Authorization: Customer data is stored in multi-tenant storage systems accessible to Customers via only application user interfaces and application programming interfaces. Customers are not allowed direct access to the underlying application infrastructure. The authorization model in each of w3's products is designed to ensure that only the appropriately assigned individuals can access relevant features, views, and customization options. Authorization to data sets is performed through validating the user's permissions against the attributes associated with each data set.
Preventing Unauthorized Product Use
Access controls: Network access control mechanisms are designed to prevent network traffic using unauthorized protocols from reaching the product infrastructure. The technical measures implemented differ between infrastructure providers and include Virtual Private Cloud (VPC) implementations, security group assignment, and traditional firewall rules.
Intrusion detection and prevention: w3 implemented a Web Application Firewall (WAF) solution to protect certain hosted customer websites and other internet-accessible applications specifically identified by w3. The WAF is designed to identify and prevent attacks against publicly available services.
Vulnerability scanning: w3 regularly scans its code, infrastructure and web services for known vulnerabilities and remediates them in a timely manner. w3 subscribes to news feeds for applicable vendor flaws and proactively monitors vendor's websites and other relevant outlets for new patches.
Limitations of Privilege & Authorization Requirements
Product access: A subset of w3's employees have access to the products and to customer data via controlled interfaces. The intent of providing access to a subset of employees is to provide effective support, to troubleshoot potential problems, to detect and respond to security incidents and implement data security. Employees may be granted access by role or upon submitting an approved request. Log-ins to data storage or processing systems are logged.
Database access: Customer data is accessible and manageable only by properly authorized staff. Direct database query access is restricted, and application access rights are established and enforced.
Incident Management Control
Detection: w3 designed its infrastructure to log extensive information about the system behavior, traffic received, system authentication, and other application requests. Internal systems aggregate log data and alert appropriate employees of malicious, unintended, or anomalous activities. w3 personnel, including security, operations, and support personnel are responsive to known incidents.
Response and tracking: w3 maintains a record of known security incidents that includes descriptions, dates and times of relevant activities, and incident remediation. Suspected and confirmed security incidents are investigated by security, operations or support personnel, and appropriate resolution steps are identified and documented. For any confirmed incidents, w3 will take appropriate steps to minimize product and Customer damage or unauthorized disclosure.

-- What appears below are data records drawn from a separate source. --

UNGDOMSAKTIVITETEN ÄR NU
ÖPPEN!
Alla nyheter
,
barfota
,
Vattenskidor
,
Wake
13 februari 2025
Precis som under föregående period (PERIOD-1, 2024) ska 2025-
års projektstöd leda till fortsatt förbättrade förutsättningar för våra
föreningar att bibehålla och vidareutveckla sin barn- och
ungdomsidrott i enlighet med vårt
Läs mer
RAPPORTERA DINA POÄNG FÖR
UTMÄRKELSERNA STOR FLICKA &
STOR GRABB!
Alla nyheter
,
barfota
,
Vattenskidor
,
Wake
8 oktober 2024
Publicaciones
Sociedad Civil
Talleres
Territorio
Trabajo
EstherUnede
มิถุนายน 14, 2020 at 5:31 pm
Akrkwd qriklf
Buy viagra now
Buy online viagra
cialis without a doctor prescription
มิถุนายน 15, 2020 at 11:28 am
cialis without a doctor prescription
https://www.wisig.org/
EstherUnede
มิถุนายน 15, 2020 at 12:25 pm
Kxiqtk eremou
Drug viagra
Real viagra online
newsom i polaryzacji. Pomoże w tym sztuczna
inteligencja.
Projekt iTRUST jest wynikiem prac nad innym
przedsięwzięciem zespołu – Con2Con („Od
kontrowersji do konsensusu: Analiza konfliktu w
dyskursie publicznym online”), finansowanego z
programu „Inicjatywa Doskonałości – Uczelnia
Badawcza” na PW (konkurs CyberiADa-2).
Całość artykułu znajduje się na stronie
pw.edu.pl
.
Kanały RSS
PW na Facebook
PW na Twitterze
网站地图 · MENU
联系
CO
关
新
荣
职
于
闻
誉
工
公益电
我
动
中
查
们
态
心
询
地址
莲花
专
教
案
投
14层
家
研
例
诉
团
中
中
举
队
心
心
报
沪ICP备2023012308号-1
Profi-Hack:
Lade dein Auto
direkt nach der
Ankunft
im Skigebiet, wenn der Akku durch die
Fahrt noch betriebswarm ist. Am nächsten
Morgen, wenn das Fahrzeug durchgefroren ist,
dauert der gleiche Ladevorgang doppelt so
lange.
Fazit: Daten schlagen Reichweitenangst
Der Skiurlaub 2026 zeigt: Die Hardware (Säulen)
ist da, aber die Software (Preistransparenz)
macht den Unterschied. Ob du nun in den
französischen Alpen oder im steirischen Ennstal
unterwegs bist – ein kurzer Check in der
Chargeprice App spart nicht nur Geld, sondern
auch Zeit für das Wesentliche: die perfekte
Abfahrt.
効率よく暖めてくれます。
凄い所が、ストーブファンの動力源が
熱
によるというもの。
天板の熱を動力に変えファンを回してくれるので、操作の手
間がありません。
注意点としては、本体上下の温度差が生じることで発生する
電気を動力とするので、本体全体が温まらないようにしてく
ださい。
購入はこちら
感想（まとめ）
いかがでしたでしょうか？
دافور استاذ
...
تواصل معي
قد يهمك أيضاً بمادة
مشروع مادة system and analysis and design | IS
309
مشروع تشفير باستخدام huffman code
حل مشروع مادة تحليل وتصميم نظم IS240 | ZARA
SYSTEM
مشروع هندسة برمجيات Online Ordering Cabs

Communication: If w3 becomes aware of unlawful access to Customer data stored within its products, w3 will: Notify the affected Customers of the incident; Provide a description of the steps w3 is taking to resolve the incident; Provide status updates to the Customer contact, as it deems necessary or is legally required. Notification of incidents, if any, will be delivered to one or more of the Customer's contacts in a form w3 selects, which may include via email or telephone.